■ Dataset content:
::::

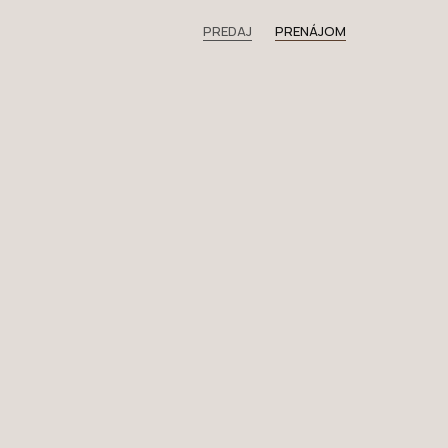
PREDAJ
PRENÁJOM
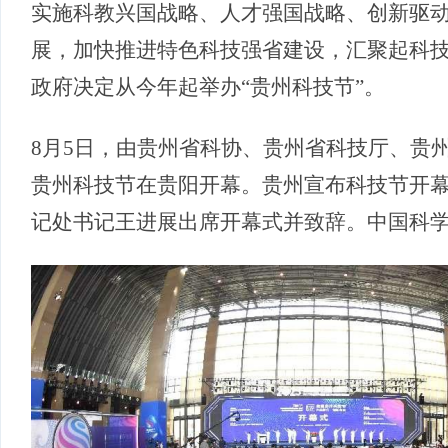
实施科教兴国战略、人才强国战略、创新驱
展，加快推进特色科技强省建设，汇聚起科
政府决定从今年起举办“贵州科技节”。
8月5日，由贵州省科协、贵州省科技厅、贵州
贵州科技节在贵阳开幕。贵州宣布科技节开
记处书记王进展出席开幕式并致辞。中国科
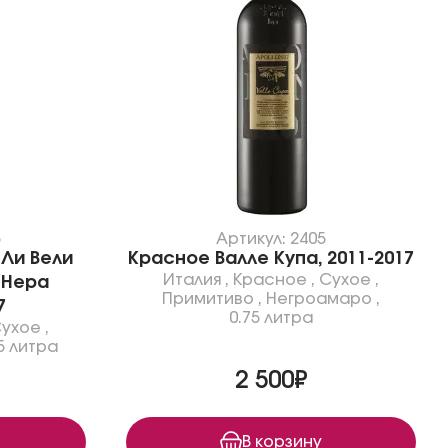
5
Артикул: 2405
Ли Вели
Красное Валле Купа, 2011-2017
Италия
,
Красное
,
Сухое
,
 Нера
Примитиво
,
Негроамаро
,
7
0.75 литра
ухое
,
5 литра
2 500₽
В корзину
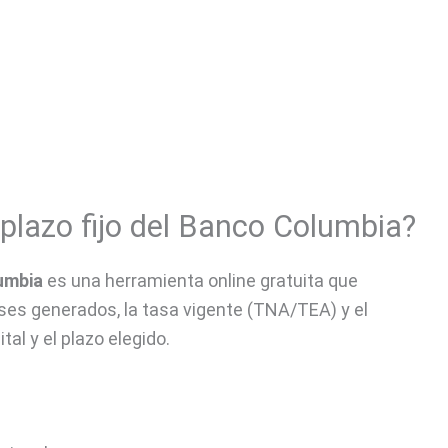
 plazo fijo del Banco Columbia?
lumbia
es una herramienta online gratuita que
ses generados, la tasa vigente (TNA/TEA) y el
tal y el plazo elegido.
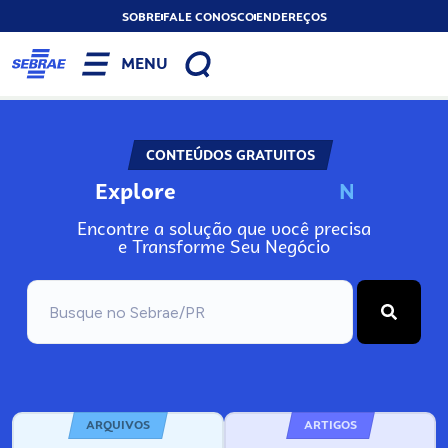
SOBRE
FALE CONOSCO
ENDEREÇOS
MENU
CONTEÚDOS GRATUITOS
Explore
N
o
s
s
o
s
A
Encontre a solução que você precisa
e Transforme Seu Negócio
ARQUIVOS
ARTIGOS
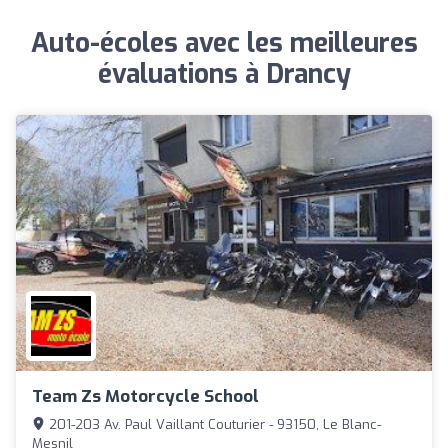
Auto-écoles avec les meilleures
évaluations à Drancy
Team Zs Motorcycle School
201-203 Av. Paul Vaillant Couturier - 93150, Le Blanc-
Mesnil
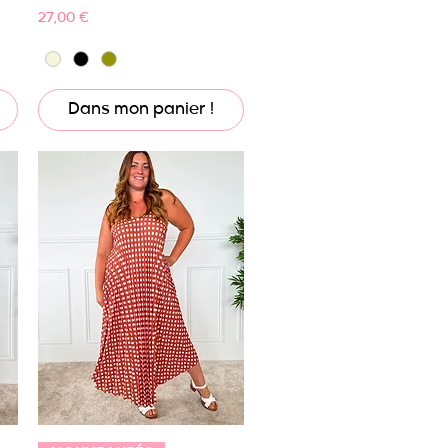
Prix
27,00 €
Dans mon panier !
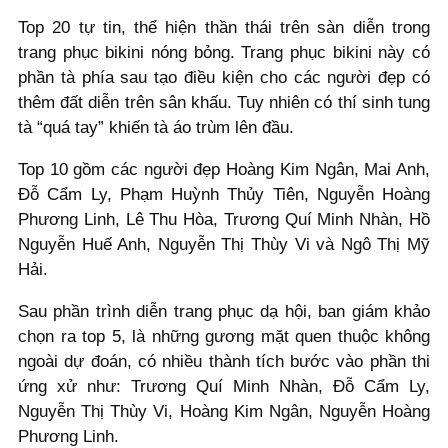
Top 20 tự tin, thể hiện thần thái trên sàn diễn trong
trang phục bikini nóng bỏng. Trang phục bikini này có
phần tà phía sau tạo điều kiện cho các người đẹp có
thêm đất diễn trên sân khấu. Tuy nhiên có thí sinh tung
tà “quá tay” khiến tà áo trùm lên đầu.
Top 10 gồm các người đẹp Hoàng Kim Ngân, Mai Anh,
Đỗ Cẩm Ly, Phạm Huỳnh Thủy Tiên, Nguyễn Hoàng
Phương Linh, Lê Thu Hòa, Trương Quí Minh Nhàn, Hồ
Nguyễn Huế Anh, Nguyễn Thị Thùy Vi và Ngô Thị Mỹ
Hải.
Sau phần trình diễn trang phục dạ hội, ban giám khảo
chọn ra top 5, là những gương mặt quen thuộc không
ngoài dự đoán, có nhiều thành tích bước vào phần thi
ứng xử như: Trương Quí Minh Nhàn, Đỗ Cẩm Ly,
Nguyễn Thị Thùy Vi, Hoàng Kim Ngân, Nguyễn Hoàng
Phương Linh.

::::

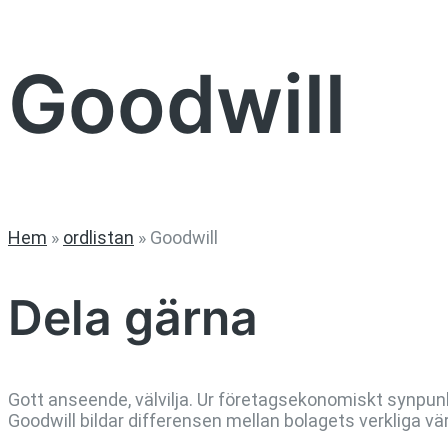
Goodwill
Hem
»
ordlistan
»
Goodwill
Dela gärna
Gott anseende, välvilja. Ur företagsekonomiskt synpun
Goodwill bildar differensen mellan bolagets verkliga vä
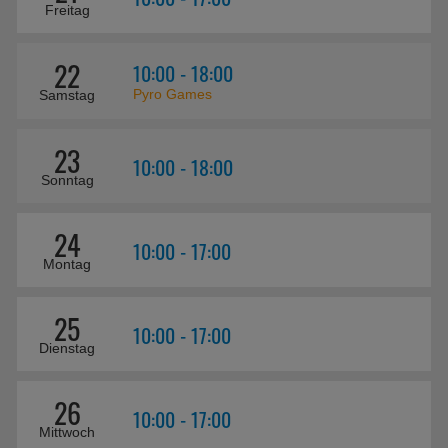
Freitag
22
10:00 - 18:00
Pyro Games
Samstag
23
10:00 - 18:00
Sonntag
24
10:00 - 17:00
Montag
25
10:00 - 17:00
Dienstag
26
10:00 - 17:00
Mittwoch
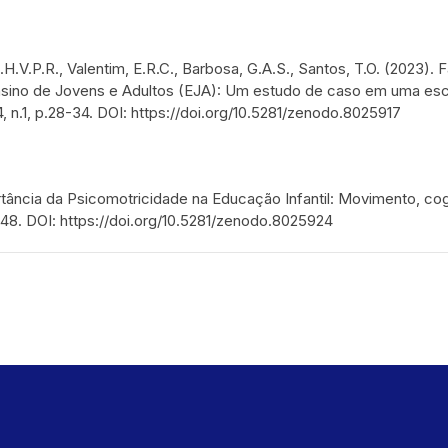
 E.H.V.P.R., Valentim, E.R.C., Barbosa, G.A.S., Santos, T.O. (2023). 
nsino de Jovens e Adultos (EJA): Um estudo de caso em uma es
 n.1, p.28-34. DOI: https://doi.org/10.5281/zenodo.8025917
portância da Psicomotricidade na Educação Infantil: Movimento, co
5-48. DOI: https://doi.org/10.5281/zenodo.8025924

::::

■ Problem requirements: Each line in the data that holds the string "phần" should be found and copied.

■ Exercise result:
phần tà phía sau tạo điều kiện cho các người đẹp có
Sau phần trình diễn trang phục dạ hội, ban giám khảo
ngoài dự đoán, có nhiều thành tích bước vào phần thi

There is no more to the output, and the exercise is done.